--- INPUT RECORDS Enclosed Below ---
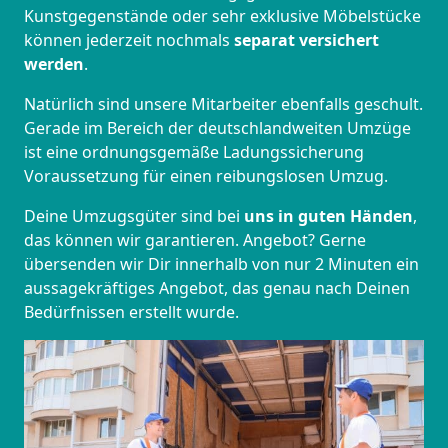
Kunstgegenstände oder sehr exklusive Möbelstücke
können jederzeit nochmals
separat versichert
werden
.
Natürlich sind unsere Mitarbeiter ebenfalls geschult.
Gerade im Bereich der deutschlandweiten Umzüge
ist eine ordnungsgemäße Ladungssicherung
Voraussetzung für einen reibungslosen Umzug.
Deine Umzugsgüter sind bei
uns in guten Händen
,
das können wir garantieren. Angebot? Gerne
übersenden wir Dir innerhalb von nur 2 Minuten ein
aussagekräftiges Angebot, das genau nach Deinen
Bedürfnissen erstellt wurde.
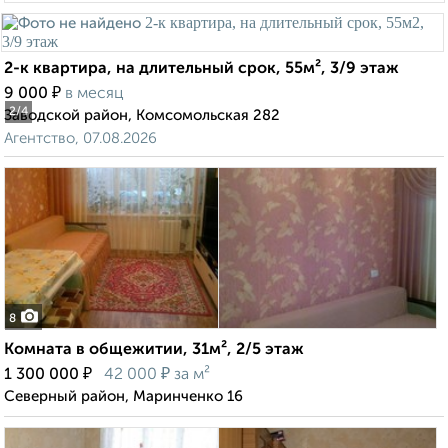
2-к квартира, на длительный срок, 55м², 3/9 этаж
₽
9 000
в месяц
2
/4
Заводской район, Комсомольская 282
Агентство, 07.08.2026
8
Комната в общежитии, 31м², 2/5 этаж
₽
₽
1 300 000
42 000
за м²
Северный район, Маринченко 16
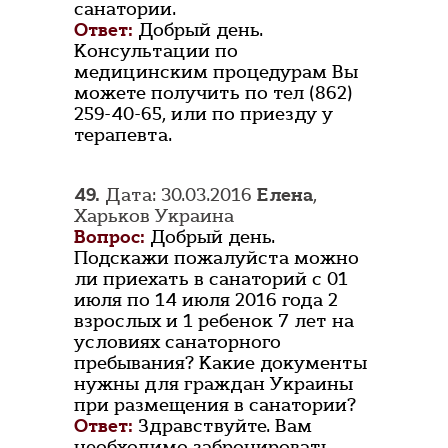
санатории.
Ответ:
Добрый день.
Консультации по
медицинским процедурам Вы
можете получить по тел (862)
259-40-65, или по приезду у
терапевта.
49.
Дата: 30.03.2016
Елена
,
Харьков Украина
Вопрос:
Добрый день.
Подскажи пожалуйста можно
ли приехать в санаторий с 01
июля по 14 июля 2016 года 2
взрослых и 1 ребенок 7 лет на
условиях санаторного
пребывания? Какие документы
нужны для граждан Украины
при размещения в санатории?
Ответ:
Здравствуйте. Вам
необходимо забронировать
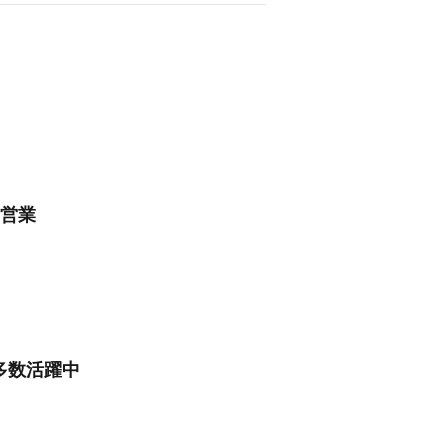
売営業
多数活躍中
--- End of Enclosed INPUT RECORDS ---
--- INPUT RECORDS Enclosed Below ---
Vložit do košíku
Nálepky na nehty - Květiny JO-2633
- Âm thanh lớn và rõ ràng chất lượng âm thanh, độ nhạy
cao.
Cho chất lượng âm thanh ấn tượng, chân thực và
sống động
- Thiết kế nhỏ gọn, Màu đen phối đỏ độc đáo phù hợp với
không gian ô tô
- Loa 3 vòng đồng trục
--- End of Enclosed INPUT RECORDS ---
Taking the lines above, repeat exactly those from the line that contains "separat versichert" through the line that contains "aussagekräftiges Angebot, das", and both of those lines as well. Include nothing else.

* [RESPONSE BOX]:
separat versichert
werden
.
Natürlich sind unsere Mitarbeiter ebenfalls geschult.
Gerade im Bereich der deutschlandweiten Umzüge
ist eine ordnungsgemäße Ladungssicherung
Voraussetzung für einen reibungslosen Umzug.
Deine Umzugsgüter sind bei
uns in guten Händen
,
das können wir garantieren. Angebot? Gerne
übersenden wir Dir innerhalb von nur 2 Minuten ein
aussagekräftiges Angebot, das genau nach Deinen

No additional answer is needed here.